En ce qui concerne les politiques urbaines, la notion de « politique de la ville » est une notion qui brouille les pistes. Lorsque l’on fait de la politique de la ville, on ne s’attaque pas aux causes réelles des malaises sociaux, on ne lutte pas contre le chômage, on ne lutte pas contre la relégation sociale, tout au plus on met en place des rustines sur un système qui s’essouffle. Il est d’ailleurs très difficile de s’y retrouver au milieu des dispositifs particuliers qui s’entassent au fil des ans. Par ailleurs, nous mettons en place des politiques exclusivement urbaines alors que ce ne sont pas simplement des problèmes urbains mais des problèmes sociaux. Pour le sociologue urbain « critique » Jean-Pierre Garnier cela « revient à confondre problèmes dans la ville et problèmes de la ville ».

Lorsque l’on utilise l’englobant « ville » pour ne pas nommer expressément les « cités » où se concentrent les populations les plus pauvres et les problèmes nous maintenons sous silence les effets du capitalisme car nous le diluons dans un grand tout non uniforme. Parler de la ville apparaît comme un moyen de désigner des problèmes qui ne sont pas forcément liés à celle-ci. Vouloir répondre à des problèmes qui n’ont d’urbain que leur situation géographique par des mesures exclusivement urbaines on n’agit en rien sur les causes de ceux-ci car on ne modifie pas les conditions de vie des populations. De la même manière lorsque l’on « déplace » des familles et des jeunes qui causent des problèmes sur un territoire on ne fait que « diluer » la misère sociale. Cela évite de se questionner sur les ravages du capitalisme tout en ayant l’impression d’agir pour l’intérêt général. La politique de la ville n’est donc aucunement politique car elle enterre la lutte des classes sous le consensus.

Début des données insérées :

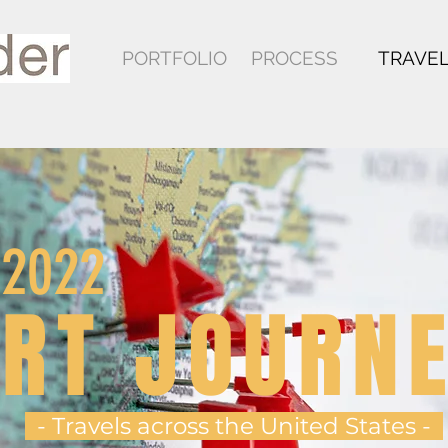
PORTFOLIO
PROCESS
TRAVE
-2022
RT JOURN
- Travels across the United States -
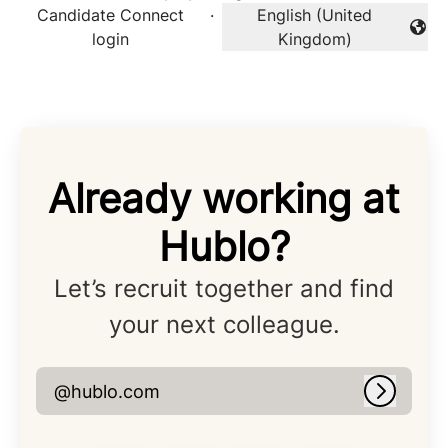
Candidate Connect
·
English (United
Change language
login
Kingdom)
Already working at
Hublo?
Let’s recruit together and find
your next colleague.
@hublo.com
Log in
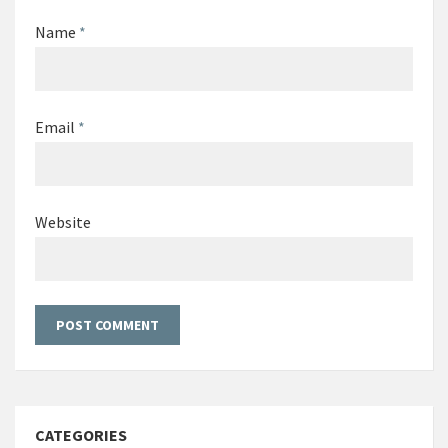
Name
*
Email
*
Website
CATEGORIES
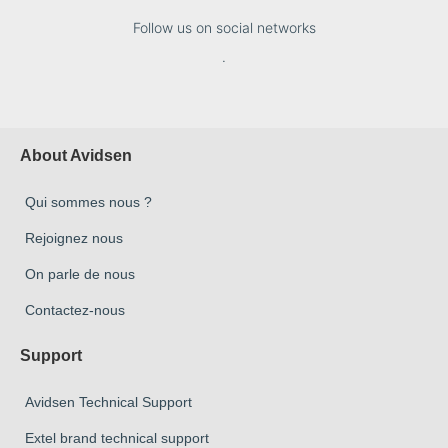
Follow us on social networks
.
About Avidsen
Qui sommes nous ?
Rejoignez nous
On parle de nous
Contactez-nous
Support
Avidsen Technical Support
Extel brand technical support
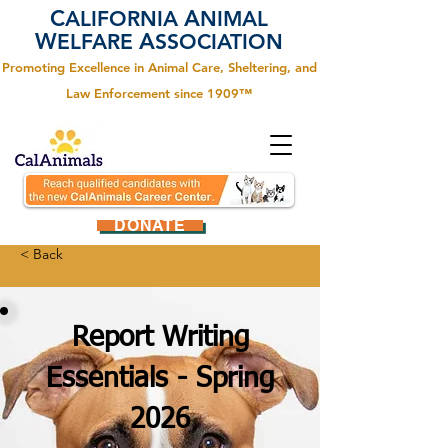
C
A
ALIFORNIA
NIMAL
W
A
ELFARE
SSOCIATION
Promoting Excellence in Animal Care, Sheltering, and
Law Enforcement since 1909™
DONATE
< Back
Report Writing
Essentials - Spring
2026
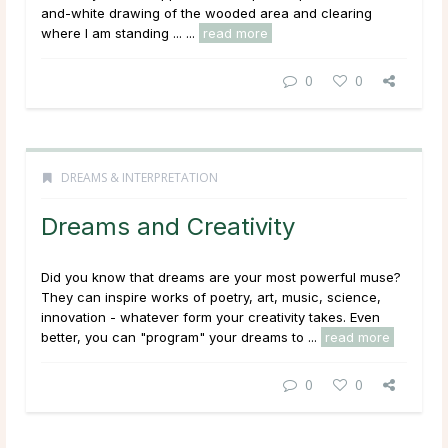
and-white drawing of the wooded area and clearing
where I am standing ...
...
read more
0
0
DREAMS & INTERPRETATION
Dreams and Creativity
Did you know that dreams are your most powerful muse?
They can inspire works of poetry, art, music, science,
innovation - whatever form your creativity takes. Even
better, you can "program" your dreams to ...
read more
0
0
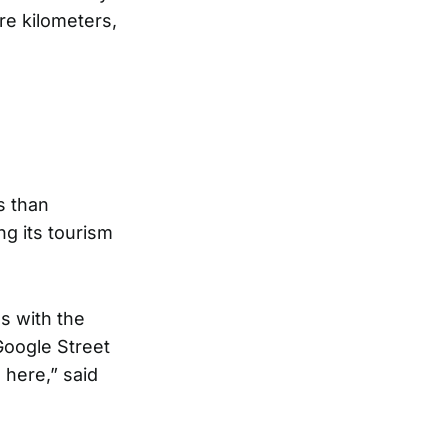
re kilometers,
s than
ng its tourism
s with the
Google Street
here,” said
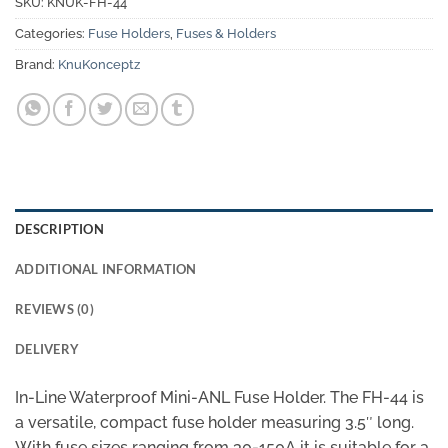
SKU:
KNUK-FH-44
Categories:
Fuse Holders
,
Fuses & Holders
Brand:
KnuKonceptz
DESCRIPTION
ADDITIONAL INFORMATION
REVIEWS (0)
DELIVERY
In-Line Waterproof Mini-ANL Fuse Holder. The FH-44 is
a versatile, compact fuse holder measuring 3.5″ long.
With fuse sizes ranging from 30-150A it is suitable for a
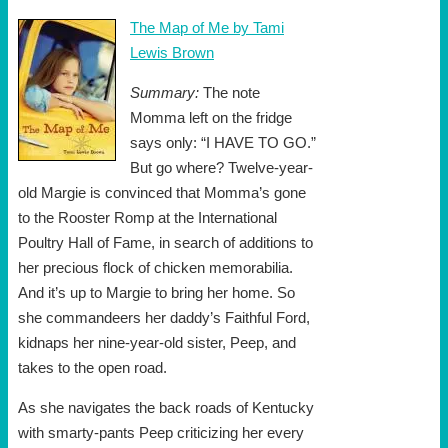
The Map of Me by Tami
Lewis Brown
Summary:
The note
Momma left on the fridge
says only: “I HAVE TO GO.”
But go where? Twelve-year-
old Margie is convinced that Momma’s gone
to the Rooster Romp at the International
Poultry Hall of Fame, in search of additions to
her precious flock of chicken memorabilia.
And it’s up to Margie to bring her home. So
she commandeers her daddy’s Faithful Ford,
kidnaps her nine-year-old sister, Peep, and
takes to the open road.
As she navigates the back roads of Kentucky
with smarty-pants Peep criticizing her every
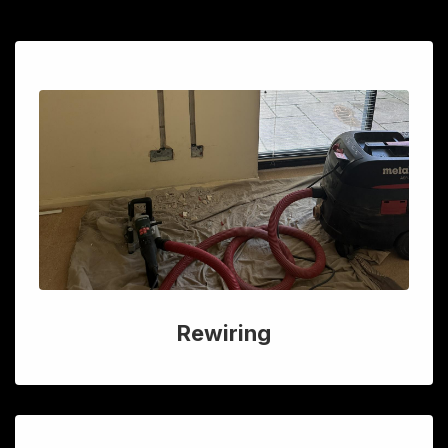
Rewiring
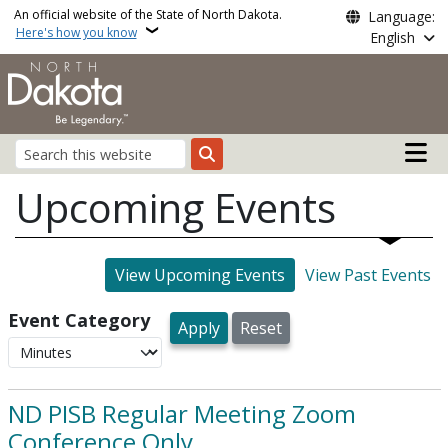
Skip to main content
An official website of the State of North Dakota.
Language:
Here's how you know
English
Main n
Search
Upcoming Events
View Upcoming Events
View Past Events
Event Category
ND PISB Regular Meeting Zoom
Conference Only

Si cette lutte des classes n’est pas reconnue, les pouvoirs publics mettent tout en œuvre pour empêcher son émergence. On va par exemple mettre en place une architecture particulière pour « éviter le crime ». Cela se traduit concrètement par la volonté de faire un espace public contrôlable notamment en supprimant les bancs (l’espace public doit être exclusivement un lieu de circulation et non plus d’arrêt) et les végétations qui pourraient masquer les individus. Le développement croissant de caméras de surveillance relève de cette volonté de contrôle des « classes dangereuses » des espaces publics urbains. C’est une façon « d’urbaniser pour dépolitiser » comme l’a écrit Jean-Pierre Garnier voire « d’Urbaniser la lutte des classes » comme le titre d’un ouvrage libertaire collectif des années 1960.

Enfin si la Politique de la ville prend en compte dans ses actions le développement d’une économie informelle comme conséquence d’une privation d’accès à un mode de vie « normal », les réponses restent encore trop dérisoires. Les quartiers d’habitat social souffrent avant tout de l’absence d’une politique efficace de droit commun qui remettrait en cause la logique de marché qui laisse sur le carreau de plus en plus de femmes et d’hommes. Le rôle des militants politiques de gauche est de redonner confiance aux habitants des cités dans leur rôle de citoyen en détruisant le discours de dépolitisation et de soumissions aux institutions financières et économiques. La réflexion à réaliser pour la mise en place d’une 6ème République ne se fera qu’avec l’ensemble des citoyens, mais en particulier avec ceux qui sont, aujourd’hui, les plus éloignés du processus de décision politique.